The pathway to net zero emissions runs straight through the farm

by Brent Sohngen, Professor of Environmental and Natural Resource Economics, Ohio State University.

[This post appeared in The Columbus Dispatch on August 5, 2021. Click here]

These days, it seems, farmers can get paid for all kinds of stuff.

While it’s most common for Ohio farmers to earn a living by growing corn and soybeans, farm revenues have diversified in recent years as increasingly, farm and forest land is used to produce natural gas and renewable energy.

These uses are growing, but they still occupy only a small fraction of Ohio’s 22 million acres of farm and forest land, and they benefit only a small number of farmers.

A new alternative, however, is catching on.

Nowadays farmers can be paid to take carbon out of the atmosphere through practices like conservation tillage, cover crops and tree planting, and hold it on their farms.

These natural climate solutions aren’t new, but a market for them is growing rapidly.
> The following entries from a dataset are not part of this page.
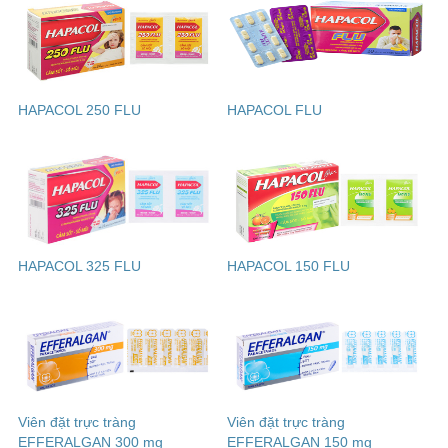
HAPACOL 250 FLU
HAPACOL FLU
HAPACOL 325 FLU
HAPACOL 150 FLU
Viên đặt trực tràng
Viên đặt trực tràng
EFFERALGAN 300 mg
EFFERALGAN 150 mg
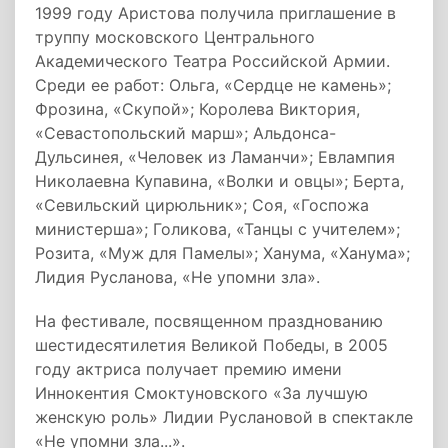
1999 году Аристова получила приглашение в
труппу московского Центрального
Академического Театра Российской Армии.
Среди ее работ: Ольга, «Сердце не камень»;
Фрозина, «Скупой»; Королева Виктория,
«Севастопольский марш»; Альдонса-
Дульсинея, «Человек из Ламанчи»; Евлампия
Николаевна Купавина, «Волки и овцы»; Берта,
«Севильский цирюльник»; Соя, «Госпожа
министерша»; Голикова, «Танцы с учителем»;
Розита, «Муж для Памелы»; Ханума, «Ханума»;
Лидия Русланова, «Не упомни зла».
На фестивале, посвященном празднованию
шестидесятилетия Великой Победы, в 2005
году актриса получает премию имени
Иннокентия Смоктуновского «За лучшую
женскую роль» Лидии Руслановой в спектакле
«Не упомни зла...».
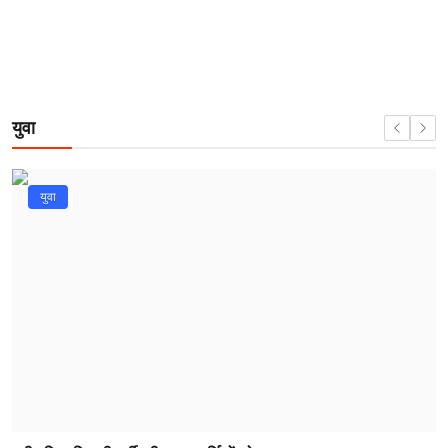
युवा
युवा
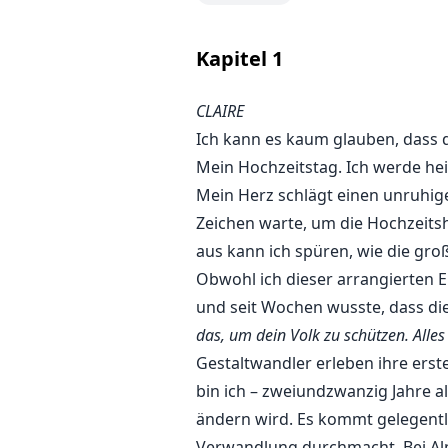
Kapitel
1
Claire wird in eine arrangierte 
Welt erschüttert, sucht sie Zufl
CLAIRE
eine Verbindung, die sie nicht 
Ich kann es kaum glauben, dass di
Bruder ihres Mannes die gefährl
nachgeben oder durch die Pflich
Mein Hochzeitstag. Ich werde hei
Mein Herz schlägt einen unruhig
Zeichen warte, um die Hochzeits
aus kann ich spüren, wie die groß
Obwohl ich dieser arrangierten E
und seit Wochen wusste, dass di
das, um dein Volk zu schützen. Alles
Gestaltwandler erleben ihre ers
bin ich – zweiundzwanzig Jahre a
ändern wird. Es kommt gelegentlic
Verwandlung durchmacht. Bei Alph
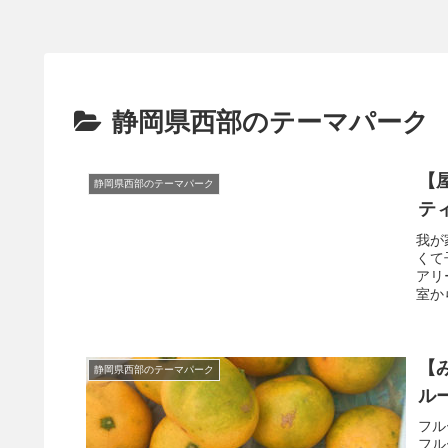
静岡県西部のテーマパーク
【
静岡県西部のテーマパーク
テ
我が
くて
アリ
室か
【
静岡県西部のテーマパーク
ル
フル
フル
To achieve net zero emissions, it turns out these land-based options are pivotal. Furthermore, they are cheap, and they provide other benefits that society wants, like wildlife habitat, erosion reduction, and water quality improvements.

Because companies like Amazon, Microsoft, and Apple want to become carbon neutral quickly they are investing millions in efforts to increase the capacity of America’s landscape to store carbon. The market is already bigger than $50 million per year, and it’s poised to grow into the billions over the decade.

Excitement about natural solutions doesn’t look like an empty promise, after all US farms and forests already remove over 770 million tons of CO2 per year, or about 10% of our emissions, from the atmosphere.

Current studies suggest that we can increase this by 200 to 300 million tons with an investment of $10 to $20 billion per year.

The big question, though, is whether private markets should be left alone, or whether the government should get involved. The case for private markets is compelling. Today, consumers are driving companies to become green, and the resulting effort to reduce carbon footprints is driving companies to buy carbon credits from landowners.

Sure, the government has experience with programs like this.

After all, they already spend $2 to $3 billion per year on water quality, soil erosion and habitat protection on farms. But creating a new government program that spends $10 to $20 billion per year is a whole different scale. Besides, if government pays for the carbon, don’t they have to create a new program to sell it to businesses?

Sounds messy.

It’s better to leave the carbon in the hands of farmers and let them sell their carbon to companies if they wish and to let the companies buy it if they want? The private sector seems much better suited to exploit this opportunity.

Some people complain that these nature-based solutions aren’t real at all and that they’ll never work. For over 20 years, a large group of scientists in governments, academics, NGOs and private companies have worked together to develop a strong set of industry standards to guide their development.

Regulatory markets in California, Canada, New Zealand, and Colombia are allowing nature-based carbon credits to offset other emissions using these standards. New government regulation could stifle innovation by companies, landowners, and other market participants, which ultimately will hinder our effort to reduce net emissions.

It’s truly an exciting time to be a farmer these days. Not only are there many new options for profit, but it’s become abundantly clear that today more than ever, the pathway to net zero emissions runs straight through the farm.